The investigators worked with induced pluripotent stem cells, which are blood cells that have been reprogrammed into stem cells and can be turned into any cell type in the body. They used the stem cells to create two types of heart cells, but instead of placing them all together in an unstructured cell culture dish, as is usually done in heart toxicity testing, the investigators introduced the cells into specialized chips.
The 3D chips feature two channels that are arranged to cross each other, keeping each cell type separate but allowing them to interact. The chips also allow for movement and the introduction of fluids.
“We grew heart muscle cells and blood vessel cells,” said Arun Sharma, PhD, a research scientist in the Board of Governors Regenerative Medicine Institute, Smidt Heart Institute, Cedars-Sinai Cancer, and the Department of Biomedical Sciences at Cedars-Sinai and senior author of the study. “The chip allows us to stretch the cells back and forth to mimic a heartbeat, and to introduce fluid to mimic the flow of blood through the heart. It’s like giving the cells a workout that strengthens the muscle cells and allows the vessel cells to form mini blood vessel-like structures.”
These “matured” cells provide a better test platform for drug toxicity studies than cells that haven’t undergone this maturation process because they more closely resemble the way adult heart cells function, Sharma said.
To demonstrate the proficiency of heart-on-a-chip as a drug-testing platform, the research team, including lead author and postdoctoral fellow Maedeh Mozneb, PhD, subjected the heart chip to a chemotherapy drug called a VEGFR/PDGFR-inhibiting tyrosine kinase inhibitor, which is known to have adverse effects on heart muscle and blood vessel cells. Damage was observed to both cell types in the heart chips.
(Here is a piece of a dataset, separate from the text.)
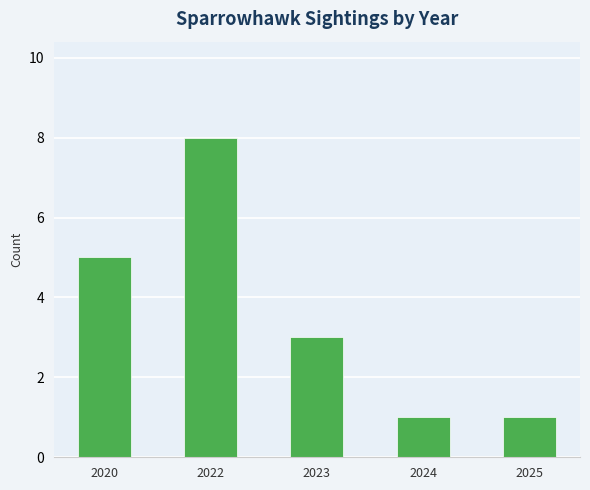

What value does the data have at 2020?

5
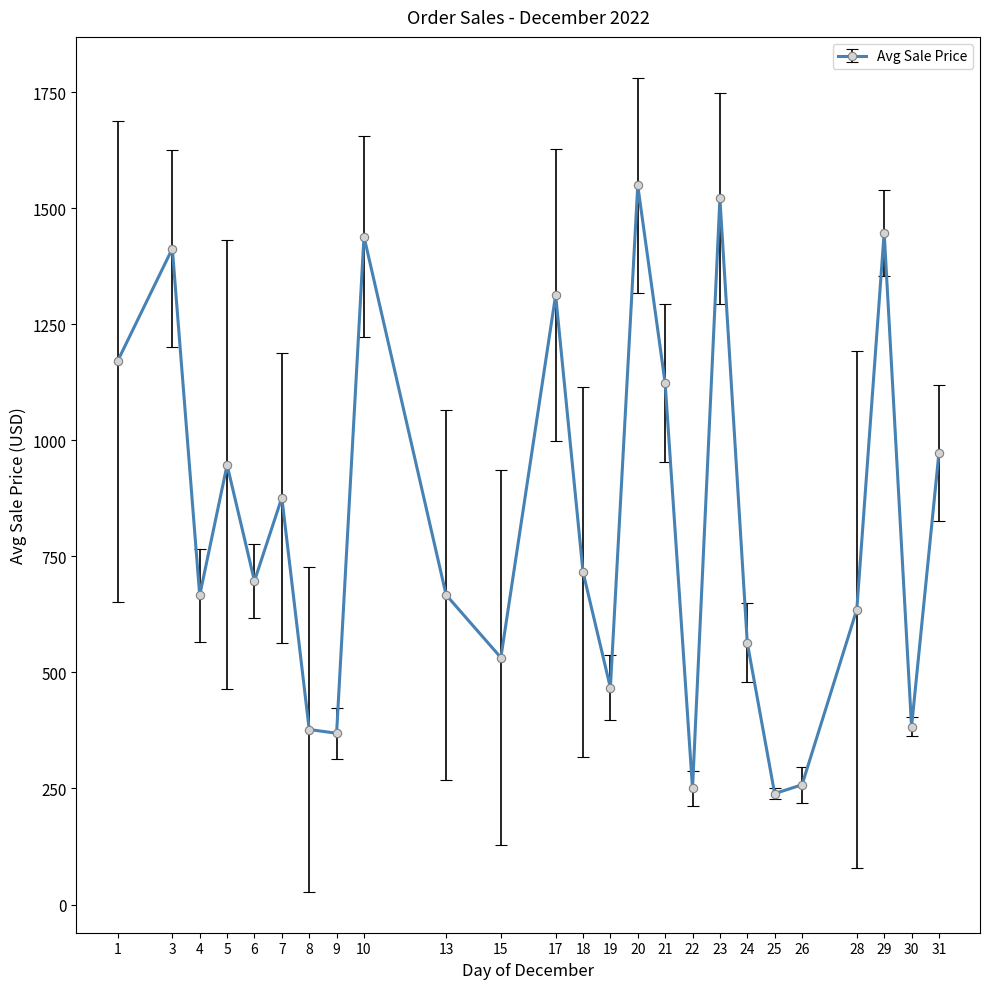

Is it true that the value at 3 is 1413.0?

True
If future studies continue to show good results, heart-on-a-chip technology could significantly reduce drug development costs and improve the rate at which new therapies become available.
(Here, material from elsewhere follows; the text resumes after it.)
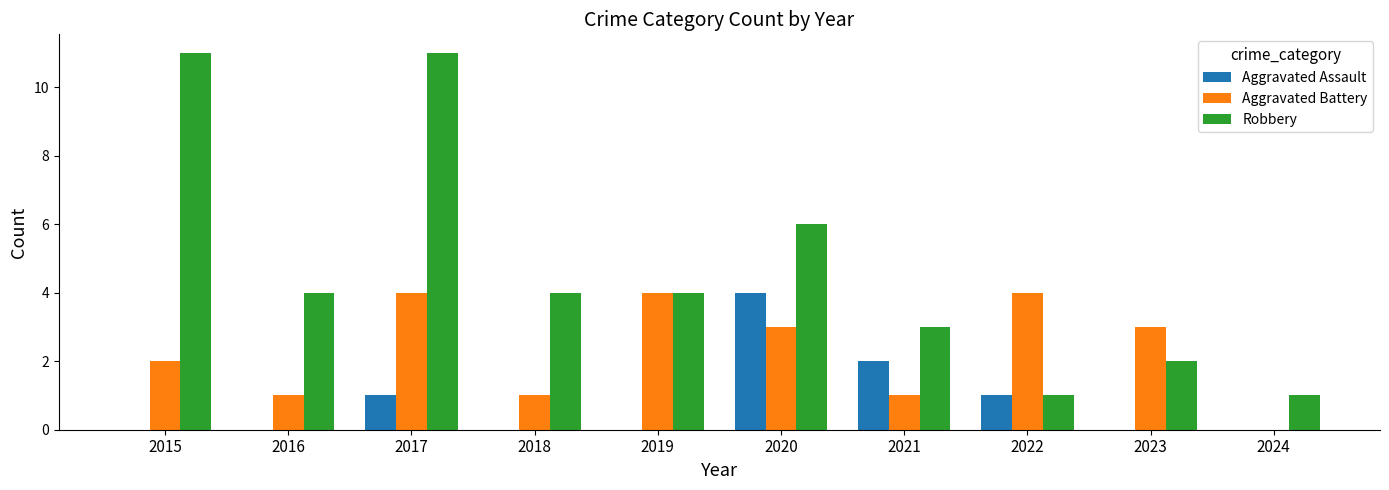

At which category is the sum across all series the highest?

2017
Another future possibility for these heart chips is the creation of patient-specific chips to personalize cancer treatment.
“If a patient with cancer might receive a treatment that could have adverse effects on their heart, we can create induced pluripotent stem cells from a small sample of their blood,” Sharma said. “We can turn those stem cells into heart muscle and blood vessel cells and put them on a chip that will serve as a personalized avatar for how that person’s heart might react to the treatment. This is one of the most exciting applications of this technology, truly advancing personalized medicine at Cedars-Sinai.”